Es wurde bereits einiges an Aufklärungsarbeit über den Nationalsozialismus in Österreich geleistet. Manche Opfergruppen, vor allem Angehörige von Gesellschaftssegmenten die einer Mehrheit bis heute nicht völlig akzeptabel erscheinen, werden bei dieser Variante der Vergangenheitsbewältigung immer noch gerne ausgespart, dazu gehört auch die Geschichte der Homosexuellen im Nationalsozialismus.

Homosexuelle waren sowohl auf der Täterseite wie auch auf der Opferseite zu finden.
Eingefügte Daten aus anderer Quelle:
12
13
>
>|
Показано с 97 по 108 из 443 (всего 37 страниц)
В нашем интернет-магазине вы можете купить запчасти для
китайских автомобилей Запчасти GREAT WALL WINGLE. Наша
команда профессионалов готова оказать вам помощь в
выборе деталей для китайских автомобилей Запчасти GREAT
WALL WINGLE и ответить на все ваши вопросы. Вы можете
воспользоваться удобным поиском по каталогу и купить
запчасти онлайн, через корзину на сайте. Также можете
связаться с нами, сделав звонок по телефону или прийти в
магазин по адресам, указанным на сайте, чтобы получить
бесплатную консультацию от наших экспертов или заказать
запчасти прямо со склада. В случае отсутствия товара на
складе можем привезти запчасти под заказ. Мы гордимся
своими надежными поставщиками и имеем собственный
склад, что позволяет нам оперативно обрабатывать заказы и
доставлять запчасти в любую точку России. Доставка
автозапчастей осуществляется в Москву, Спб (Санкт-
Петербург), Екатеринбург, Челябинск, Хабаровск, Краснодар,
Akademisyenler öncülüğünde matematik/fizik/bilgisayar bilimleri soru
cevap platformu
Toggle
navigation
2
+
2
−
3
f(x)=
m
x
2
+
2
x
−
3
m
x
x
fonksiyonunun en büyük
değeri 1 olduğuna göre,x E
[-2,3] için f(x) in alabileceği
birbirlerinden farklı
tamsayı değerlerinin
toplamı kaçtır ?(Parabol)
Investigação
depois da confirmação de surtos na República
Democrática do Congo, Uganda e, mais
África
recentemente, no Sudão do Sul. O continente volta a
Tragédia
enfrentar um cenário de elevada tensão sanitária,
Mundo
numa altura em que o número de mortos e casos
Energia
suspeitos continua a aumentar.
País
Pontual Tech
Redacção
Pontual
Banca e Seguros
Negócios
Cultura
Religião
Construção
All jene Täter freilich, deren Homosexualität bekannt wurde, fanden sich schnell in der Opferrolle wieder. Dokumente über den Ausschluß aus der NSDAP wegen »Unzucht wider die Natur« sind keine Seltenheit. Ebenso gingen die nationalsozialistischen Gesetzgeber auf dieses Problem ein, indem sie höhere Strafen für homosexuelle Parteimitglieder in bedeutenden Funktionen festschrieben.

Mehrheitlich freilich ist die Geschichte homosexueller Männer und Frauen im Nationalsozialismus eine Geschichte der Opfer. Die Verfolgung in Österreich funktionierte zu einem Teil genau wie vor und auch nach der nationalsozialistischen Herrschaft. Der § 129 I b, der »Unzucht mit Menschen desselben Geschlechtes« unter Strafe stellte, besaß ununter-brochene Gültigkeit zwischen 1852 und 1971 – lediglich das Strafausmaß und die Häufigkeit der Verurteilungen schnellten unter den nationalsozialistischen Gerichten empor.

Im Rahmen der Gerichtsverhandlungen wurden die intimsten Details aus dem Leben der Verfolgten, die vorher in akribischer Arbeit von Polizei und Denunzianten erschnüffelt wurden, bloßgestellt. Ein grausamer Voyeurismus der Verfolger wollte jedes Detail vor der gierigen Öffentlicheit ausgesprochen wissen.